I'm running a server with nginx 1.12.2 and PHP 7.0.27 on Debian 8.10, I'm running two websites with separate PHP-FPM pools for each separate PHP application each site runs. Each PHP-FPM pool and thus each PHP app runs under its own user with nginx running as www-data.
At times (I think its times of high load) I get bursts of errors from PHP about issues reading and writing the session files down to permissions, for example:
2018/02/21 02:07:19 [error] 11723#11723: *804992 FastCGI sent in stderr: "PHP message: PHP Warning: Unknown: open(/var/lib/php/sessions/sess_<session id here>, O_RDWR) failed: Permission denied (13) in Unknown on line 0
PHP message: PHP Warning: Unknown: Failed to write session data (files).

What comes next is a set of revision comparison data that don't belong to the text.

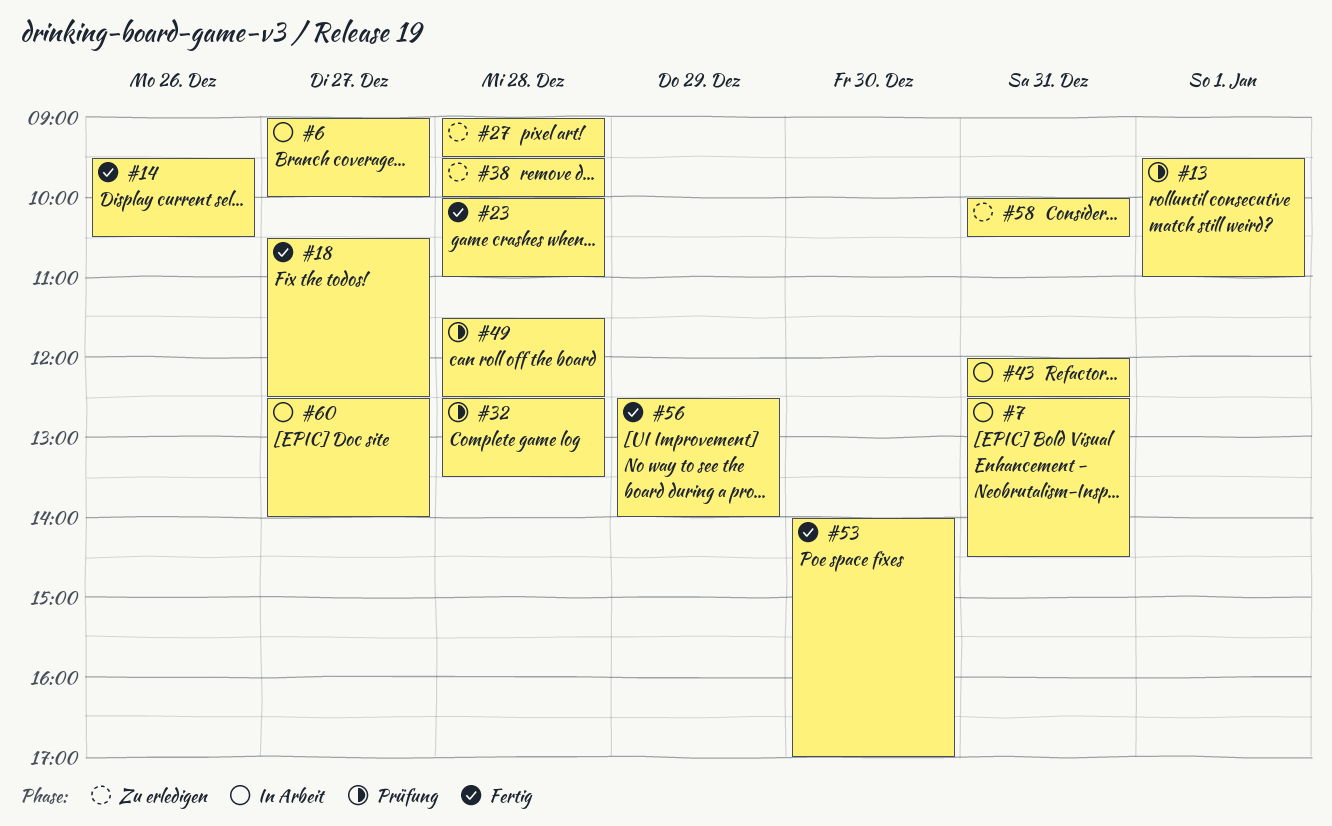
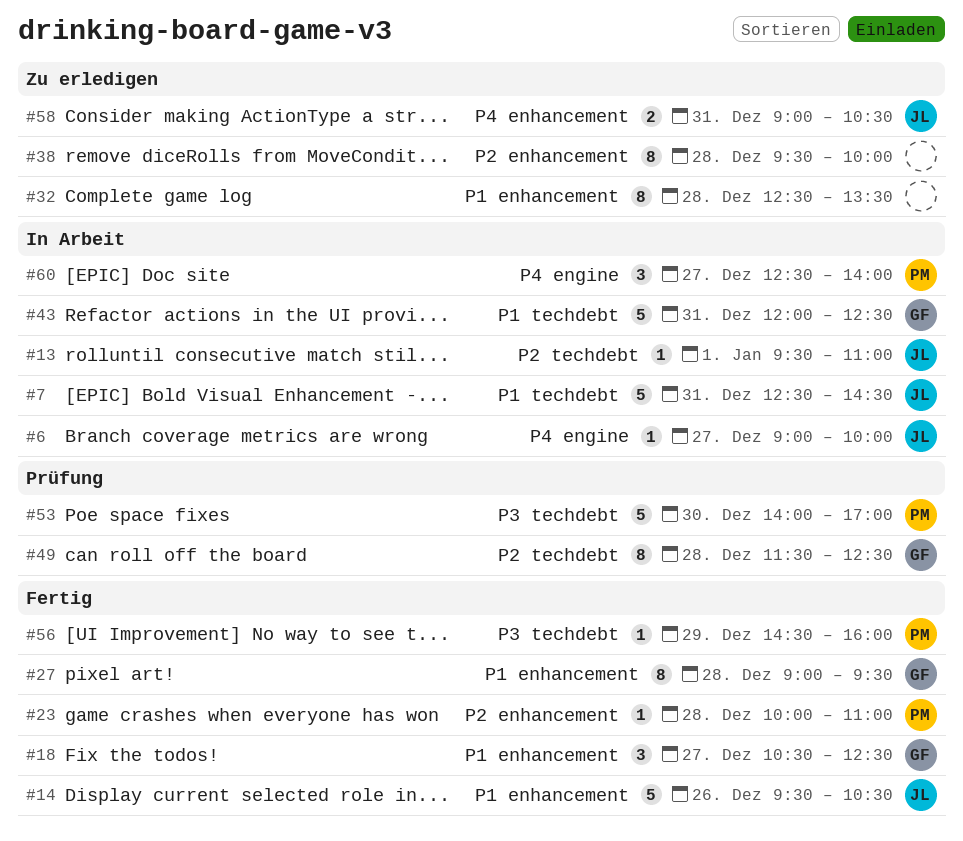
#13, status: Prüfung -> In Arbeit
#27, status: Zu erledigen -> Fertig
#32, status: Prüfung -> Zu erledigen
#53, status: Fertig -> Prüfung
#56, begins: 12:30 -> 14:30
#56, ends: 14:00 -> 16:00
#58, begins: 10:00 -> 09:00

Please verify that the current setting of session.save_path is correct (/var/lib/php/sessions) in Unknown on line 0" while reading upstream, client: 34.242.193.225, server: example.org, request: "GET /somepage HTTP/1.1", upstream: "fastcgi://unix:/run/php/php7.0-fpm-site-app.sock:", host: "example.org"
As far as I can tell the permissions are correct as I'm seeing sessions in the folder from both PHP users.
If I run an ls -alF on the file name given in the error message shortly after it shows up in the log file the file will be there but owned by the user from the other site (with contents that suggest it is for a session from the other site), which suggests to me both apps running on separate domains have generated the same session ID and one manages to successfully write its file, and the other fails because the file exists owned by the other sites user. As I understand it the chances both sites generating the same session ID should be pretty much impossible.
Whilst I think I can solve the symptoms by setting separate session paths for each pool, I don't think this would solve the underlying problem which might be causing other issues on the server I've yet to notice.